→ Work to complete: Write out the lines below word for word, from the first line of the material up to and including the line that contains "avez exactement besoin.". Leave out every line after that one.

[Stored data]

# # # # #

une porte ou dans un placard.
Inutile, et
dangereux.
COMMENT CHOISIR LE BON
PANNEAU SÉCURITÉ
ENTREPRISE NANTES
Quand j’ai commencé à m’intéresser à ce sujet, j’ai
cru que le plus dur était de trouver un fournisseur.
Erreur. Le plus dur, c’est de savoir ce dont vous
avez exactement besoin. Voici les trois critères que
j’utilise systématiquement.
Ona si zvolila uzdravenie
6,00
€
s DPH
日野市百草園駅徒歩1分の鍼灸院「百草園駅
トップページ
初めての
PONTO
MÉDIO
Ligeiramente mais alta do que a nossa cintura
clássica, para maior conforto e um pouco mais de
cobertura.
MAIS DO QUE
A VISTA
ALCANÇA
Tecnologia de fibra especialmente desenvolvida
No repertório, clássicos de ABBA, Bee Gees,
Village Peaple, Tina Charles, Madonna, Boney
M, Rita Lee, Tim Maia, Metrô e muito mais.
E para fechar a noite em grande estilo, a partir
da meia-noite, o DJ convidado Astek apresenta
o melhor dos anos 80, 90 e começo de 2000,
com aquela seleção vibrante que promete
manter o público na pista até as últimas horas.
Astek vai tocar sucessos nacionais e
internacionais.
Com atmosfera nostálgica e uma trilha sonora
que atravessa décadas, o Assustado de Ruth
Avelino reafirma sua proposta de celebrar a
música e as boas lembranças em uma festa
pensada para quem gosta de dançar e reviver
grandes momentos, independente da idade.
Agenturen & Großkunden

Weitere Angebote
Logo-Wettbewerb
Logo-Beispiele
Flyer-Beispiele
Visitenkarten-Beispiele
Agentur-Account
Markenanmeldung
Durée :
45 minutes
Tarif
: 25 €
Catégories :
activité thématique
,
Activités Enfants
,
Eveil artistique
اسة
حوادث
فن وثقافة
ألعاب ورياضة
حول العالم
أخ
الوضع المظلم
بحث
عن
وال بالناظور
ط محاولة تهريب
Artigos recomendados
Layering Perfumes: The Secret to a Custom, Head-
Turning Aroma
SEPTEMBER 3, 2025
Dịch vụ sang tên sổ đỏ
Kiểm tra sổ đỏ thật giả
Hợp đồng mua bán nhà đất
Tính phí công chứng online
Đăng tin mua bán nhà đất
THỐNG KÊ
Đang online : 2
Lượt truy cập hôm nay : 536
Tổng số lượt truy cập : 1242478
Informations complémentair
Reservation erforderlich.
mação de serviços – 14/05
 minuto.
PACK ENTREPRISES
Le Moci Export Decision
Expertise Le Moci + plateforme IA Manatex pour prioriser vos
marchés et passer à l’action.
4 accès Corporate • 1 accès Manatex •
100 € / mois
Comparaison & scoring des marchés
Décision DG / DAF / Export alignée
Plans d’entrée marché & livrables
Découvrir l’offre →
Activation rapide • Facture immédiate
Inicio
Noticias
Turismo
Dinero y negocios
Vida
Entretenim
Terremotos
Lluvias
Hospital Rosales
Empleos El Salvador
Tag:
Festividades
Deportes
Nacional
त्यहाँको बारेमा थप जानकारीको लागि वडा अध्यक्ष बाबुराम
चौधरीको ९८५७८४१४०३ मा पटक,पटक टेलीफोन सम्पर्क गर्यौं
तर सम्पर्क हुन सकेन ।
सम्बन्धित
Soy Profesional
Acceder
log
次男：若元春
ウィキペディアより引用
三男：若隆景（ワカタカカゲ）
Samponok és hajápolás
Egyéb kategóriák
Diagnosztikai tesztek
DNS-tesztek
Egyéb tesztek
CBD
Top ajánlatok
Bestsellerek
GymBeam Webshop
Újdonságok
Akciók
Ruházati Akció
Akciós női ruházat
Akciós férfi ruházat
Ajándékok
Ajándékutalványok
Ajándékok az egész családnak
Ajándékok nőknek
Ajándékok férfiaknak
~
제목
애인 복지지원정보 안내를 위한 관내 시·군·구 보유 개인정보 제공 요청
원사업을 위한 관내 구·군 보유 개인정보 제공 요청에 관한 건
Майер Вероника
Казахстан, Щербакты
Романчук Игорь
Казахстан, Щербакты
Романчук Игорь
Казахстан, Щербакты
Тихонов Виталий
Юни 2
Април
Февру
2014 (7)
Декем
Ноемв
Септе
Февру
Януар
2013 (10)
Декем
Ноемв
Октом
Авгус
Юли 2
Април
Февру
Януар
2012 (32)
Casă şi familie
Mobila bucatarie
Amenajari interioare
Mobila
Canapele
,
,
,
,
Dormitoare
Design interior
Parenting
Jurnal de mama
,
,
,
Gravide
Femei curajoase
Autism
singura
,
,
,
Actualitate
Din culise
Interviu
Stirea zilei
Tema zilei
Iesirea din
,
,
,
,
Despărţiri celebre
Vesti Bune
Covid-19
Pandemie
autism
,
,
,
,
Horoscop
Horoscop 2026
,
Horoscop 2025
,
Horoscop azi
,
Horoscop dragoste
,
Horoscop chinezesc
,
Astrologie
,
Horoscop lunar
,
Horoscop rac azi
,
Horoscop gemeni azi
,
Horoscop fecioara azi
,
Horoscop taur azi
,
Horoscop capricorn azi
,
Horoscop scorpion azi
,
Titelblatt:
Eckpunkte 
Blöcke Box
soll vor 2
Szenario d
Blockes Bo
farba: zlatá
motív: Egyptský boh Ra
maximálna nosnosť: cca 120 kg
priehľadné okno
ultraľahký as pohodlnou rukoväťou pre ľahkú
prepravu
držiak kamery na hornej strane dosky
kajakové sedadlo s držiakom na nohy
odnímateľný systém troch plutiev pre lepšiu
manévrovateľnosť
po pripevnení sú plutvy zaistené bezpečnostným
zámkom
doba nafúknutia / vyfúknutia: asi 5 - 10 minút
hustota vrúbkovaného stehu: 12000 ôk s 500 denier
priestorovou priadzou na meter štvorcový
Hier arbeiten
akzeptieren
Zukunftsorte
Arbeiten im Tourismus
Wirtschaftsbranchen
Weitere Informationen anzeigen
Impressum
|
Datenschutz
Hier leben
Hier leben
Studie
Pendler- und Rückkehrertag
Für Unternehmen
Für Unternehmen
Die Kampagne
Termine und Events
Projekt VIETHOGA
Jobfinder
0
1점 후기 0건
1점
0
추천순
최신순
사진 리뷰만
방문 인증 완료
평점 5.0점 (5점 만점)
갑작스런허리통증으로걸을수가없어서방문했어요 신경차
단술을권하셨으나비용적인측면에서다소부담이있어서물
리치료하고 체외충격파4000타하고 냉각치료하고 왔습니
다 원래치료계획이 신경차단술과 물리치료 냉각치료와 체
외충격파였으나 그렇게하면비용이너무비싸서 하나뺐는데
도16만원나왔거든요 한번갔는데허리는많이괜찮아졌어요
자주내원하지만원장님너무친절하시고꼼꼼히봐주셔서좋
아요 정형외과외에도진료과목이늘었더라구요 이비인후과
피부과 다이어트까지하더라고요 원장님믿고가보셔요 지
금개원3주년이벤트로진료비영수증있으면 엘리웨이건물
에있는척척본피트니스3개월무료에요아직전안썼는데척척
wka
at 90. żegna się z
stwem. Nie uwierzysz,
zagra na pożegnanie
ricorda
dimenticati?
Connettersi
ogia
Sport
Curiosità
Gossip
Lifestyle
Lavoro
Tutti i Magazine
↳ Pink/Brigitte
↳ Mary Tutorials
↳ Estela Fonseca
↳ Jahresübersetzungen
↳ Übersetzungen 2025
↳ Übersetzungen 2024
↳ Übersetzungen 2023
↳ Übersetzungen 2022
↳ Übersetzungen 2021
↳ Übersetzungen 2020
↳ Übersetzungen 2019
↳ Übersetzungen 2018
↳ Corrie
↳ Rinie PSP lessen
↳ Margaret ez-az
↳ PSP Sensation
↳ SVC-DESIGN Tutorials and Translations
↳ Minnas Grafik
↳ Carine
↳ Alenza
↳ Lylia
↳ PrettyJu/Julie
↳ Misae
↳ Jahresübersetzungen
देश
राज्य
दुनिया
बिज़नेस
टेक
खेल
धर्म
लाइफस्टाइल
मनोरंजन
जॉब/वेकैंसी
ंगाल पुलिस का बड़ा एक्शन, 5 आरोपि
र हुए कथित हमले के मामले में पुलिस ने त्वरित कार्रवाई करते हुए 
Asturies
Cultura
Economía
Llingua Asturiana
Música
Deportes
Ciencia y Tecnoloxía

# # # # #

→ Response below:
une porte ou dans un placard.
Inutile, et
dangereux.
COMMENT CHOISIR LE BON
PANNEAU SÉCURITÉ
ENTREPRISE NANTES
Quand j’ai commencé à m’intéresser à ce sujet, j’ai
cru que le plus dur était de trouver un fournisseur.
Erreur. Le plus dur, c’est de savoir ce dont vous
avez exactement besoin. Voici les trois critères que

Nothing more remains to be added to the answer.